Text to read:
Errors in set piece—in scrums Uruguay won that battle and lineouts were decent, but could have been better. Yellow cards, other penalties, and losing the territorial battle all contributed.
"While we will be looking to greatly improve on those areas, I was pleased we were able to battle through adversity and challenges and stay in the fight until the final whistle," Sumsion continued.
Some of those challenges were out of their control—an obvious example is hooker Cade Crist falling ill the day before the game, forcing Hayden McKay to slot in at #2 instead of flanker and for Logan Ballinger to get the nod at openside. Everyone handled that fairly well, in fact. McKay is one of the teams backup hookers and he had a very good game. Ballinger, too, handled the surprise start well.
But some of their other challenges were self-inflicted.
That's where they can fix things—ensuring holding-on penalties are avoided and prime scoring chances are taken.
What Sumsion did not address was Uruguay's negative play, chiefly throwing away the ball on penalties they committed, and going off their feet in rucks in order to pin tacklers and prevent them from rolling away. Those two aspects should have been officiated more strictly, but the USA players also have to deal with them properly—don't start a Donnybrook over delaying a quick tap, and show demonstrably how hard you're trying roll away from the tackle.
What Sumsion did say was that the focus can't be on the opponent.
"As we look to Scotland our focus is on us and putting out a much better performance," he said.
The USA kicks off against Scotland on Thursday at 7AM ET and will be on Kenya Rugby's YouTube Channel.

Exercise set:
A) Decide whether each statement below agrees with the match report above: (i) Cade Crist fell ill the day before the game. (ii) Sumsion addressed Uruguay's negative play. (iii) The USA plays Scotland on a Friday. Answer yes or no for each, and quote the words of the match report that decide it.
B) Repeat the passage of the match report above starting at "But some of" and ending at "on the opponent.".
C) Answer these questions from the match report above:
(i) Which side won the scrum battle?
(ii) Who started at openside?
(iii) On which channel will the game against Scotland be shown?

Extracted records:
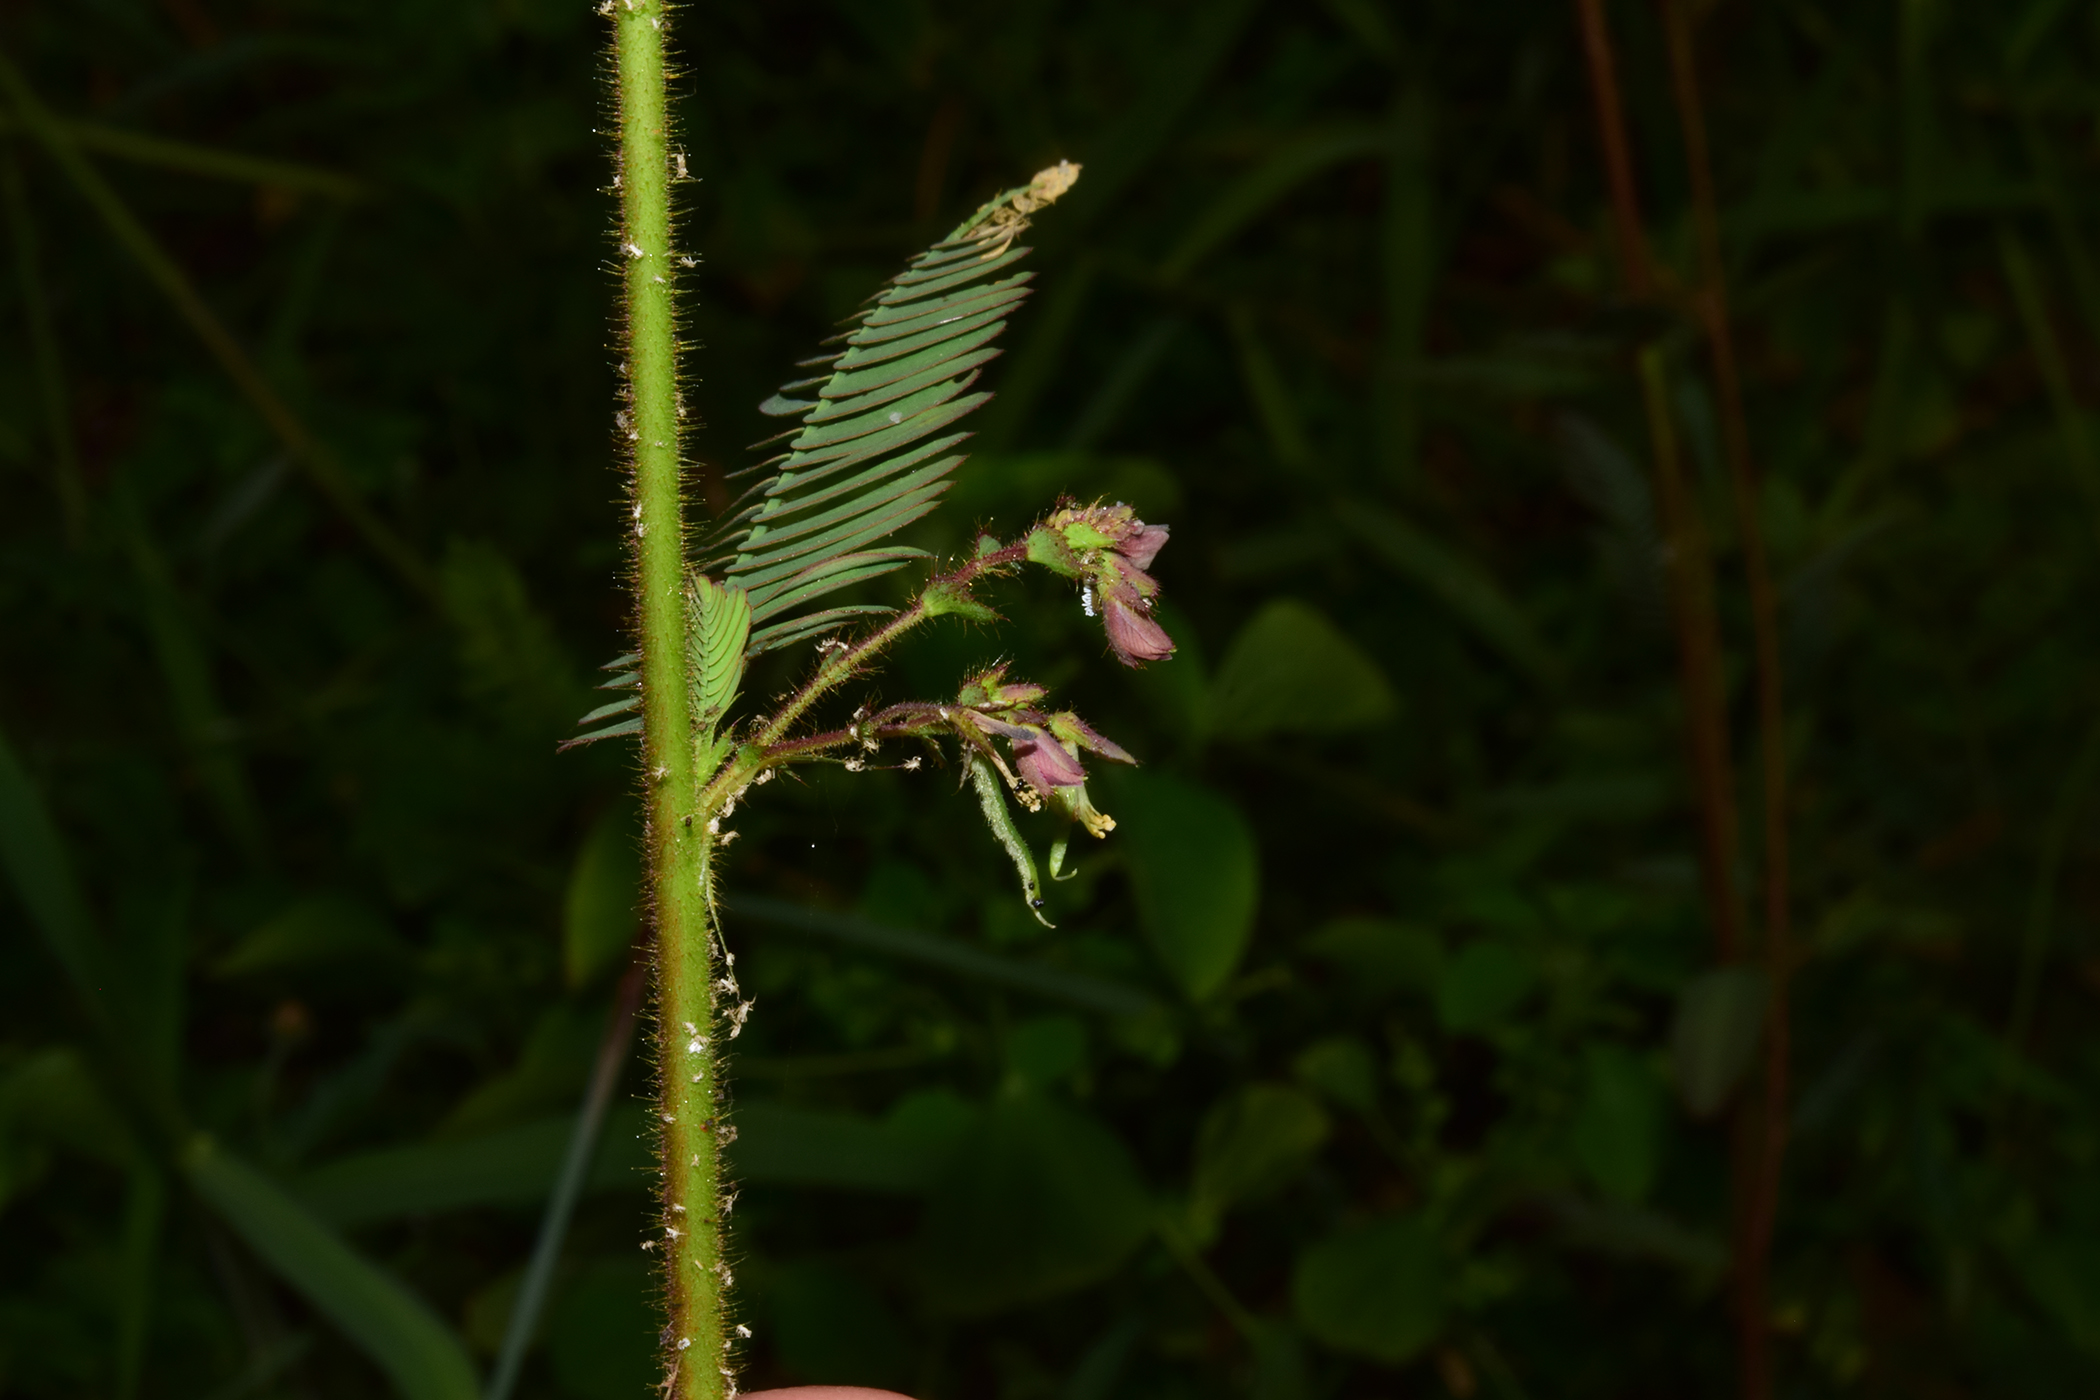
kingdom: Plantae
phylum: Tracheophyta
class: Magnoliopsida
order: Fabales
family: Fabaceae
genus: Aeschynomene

==

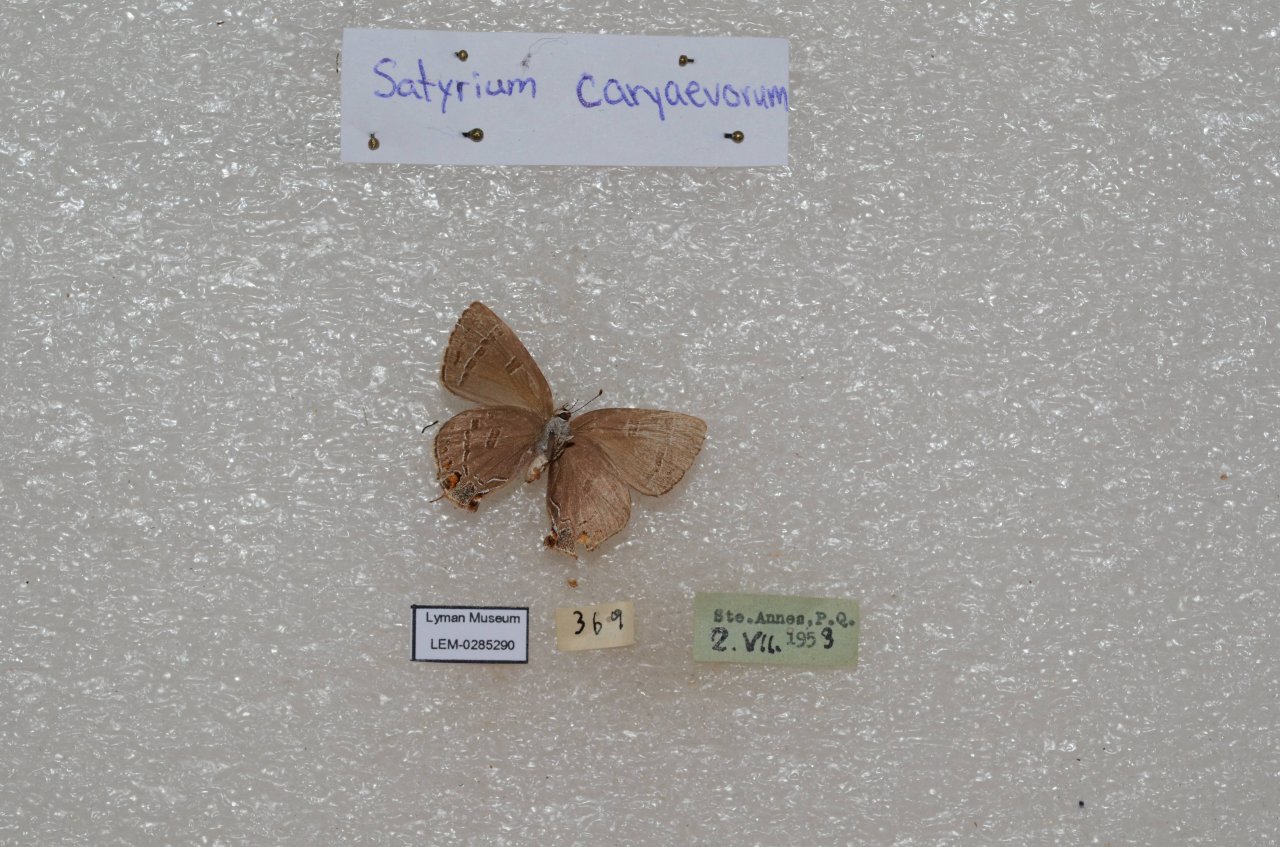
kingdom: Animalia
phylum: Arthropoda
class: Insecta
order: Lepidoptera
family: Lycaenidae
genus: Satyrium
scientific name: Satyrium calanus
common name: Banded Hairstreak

Task-by-task answers:
A)
(i) Yes: "hooker Cade Crist falling ill the day before the game"
(ii) No: "What Sumsion did not address was Uruguay's negative play"
(iii) No: "The USA kicks off against Scotland on Thursday at 7AM ET"

B)
But some of their other challenges were self-inflicted.
That's where they can fix things—ensuring holding-on penalties are avoided and prime scoring chances are taken.
What Sumsion did not address was Uruguay's negative play, chiefly throwing away the ball on penalties they committed, and going off their feet in rucks in order to pin tacklers and prevent them from rolling away. Those two aspects should have been officiated more strictly, but the USA players also have to deal with them properly—don't start a Donnybrook over delaying a quick tap, and show demonstrably how hard you're trying roll away from the tackle.
What Sumsion did say was that the focus can't be on the opponent.

C)
(i) Uruguay
(ii) Logan Ballinger
(iii) Kenya Rugby's YouTube Channel